_Exercise inputs_:
*** Begin section ***
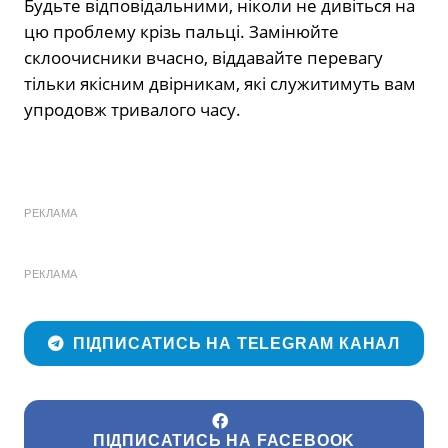
Будьте відповідальними, ніколи не дивіться на
цю проблему крізь пальці. Замінюйте
склоочисники вчасно, віддавайте перевагу
тільки якісним двірникам, які служитимуть вам
упродовж тривалого часу.
РЕКЛАМА
РЕКЛАМА
ПІДПИСАТИСЬ НА TELEGRAM КАНАЛ
ПІДПИСАТИСЬ НА FACEBOOK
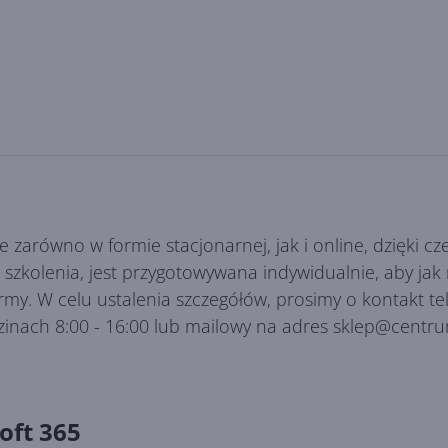
e zarówno w formie stacjonarnej, jak i online, dzięki
es szkolenia, jest przygotowywana indywidualnie, aby ja
irmy. W celu ustalenia szczegółów, prosimy o kontakt 
zinach 8:00 - 16:00 lub mailowy na adres sklep@centru
oft 365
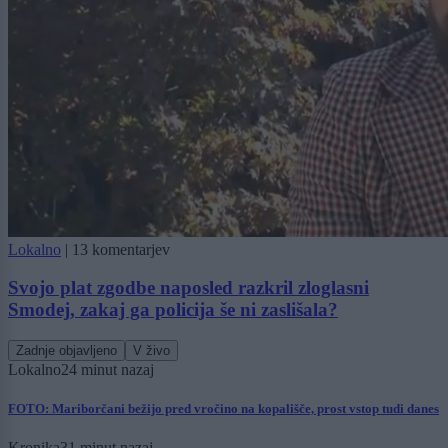
Lokalno
|
13 komentarjev
Svojo plat zgodbe naposled razkril zloglasni
Smodej, zakaj ga policija še ni zaslišala?
Zadnje objavljeno
V živo
Lokalno
24 minut nazaj
FOTO: Mariborčani bežijo pred vročino na kopališče, prost vstop tudi danes
Kronika
31 minut nazaj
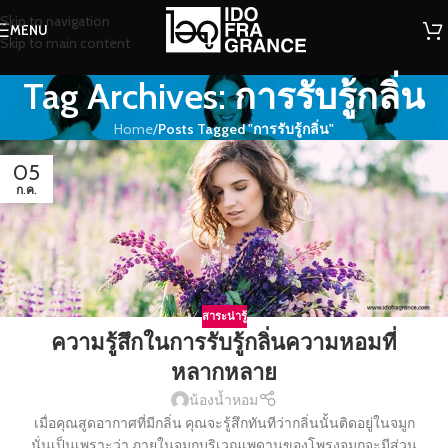
Skip to navigation
MENU
Skip to main content
Tag Archives: การรับรู้กลิ่น
Home
/
Posts Tagged "การรับรู้กลิ่น"
05
ก.ค.
สาระน่ารู้
ความรู้สึกในการรับรู้กลิ่นความหอมที่
หลากหลาย
น้องน้ำหอม
เมื่อคุณสูดอากาศที่มีกลิ่น คุณจะรู้สึกทันทีว่ากลิ่นนั้นติดอยู่ในจมูก
นั่นเป็นเพราะว่า ภายในจมูกบริเวณเพดานของโพรงจมูกจะมีส่วน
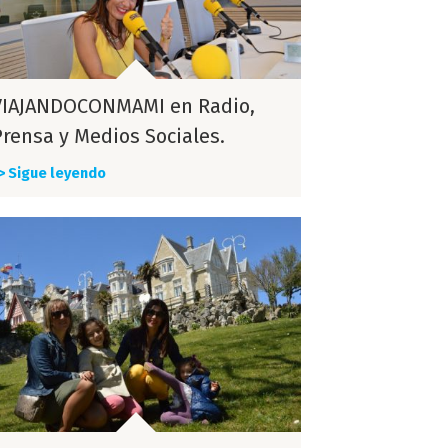
VIAJANDOCONMAMI en Radio,
Prensa y Medios Sociales.
> Sigue leyendo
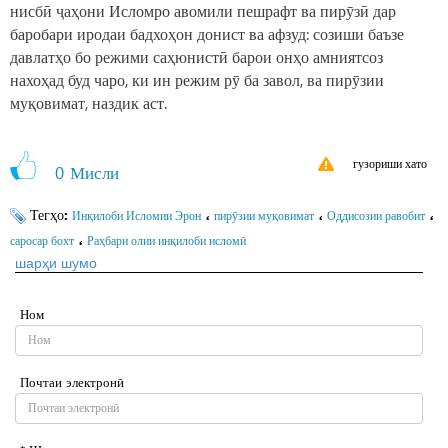
нисбӣ ҷаҳони Исломро авомили пешрафт ва пирӯзӣ дар
баробари иродаи бадхоҳон донист ва афзуд: созиши баъзе
давлатҳо бо режими саҳюнистӣ барои онҳо амниятсоз
нахоҳад буд чаро, ки ин режим рӯ ба завол, ва пирӯзии
муқовимат, наздик аст.
гузориши хато
0
Мисли
Тегҳо:
،
،
،
Инқилоби Исломии Эрон
пирӯзии муқовимат
Оддисозии равобит
،
саросар бохт
Раҳбари олии инқилоби исломӣ
шарҳи шумо
Ном
Почтаи электронӣ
*** End section ***
_Job_: Among the lines of the preceding data, which ones hold the word "муқовимат"? List them.

_Written solution_:
муқовимат, наздик аст.
пирӯзии муқовимат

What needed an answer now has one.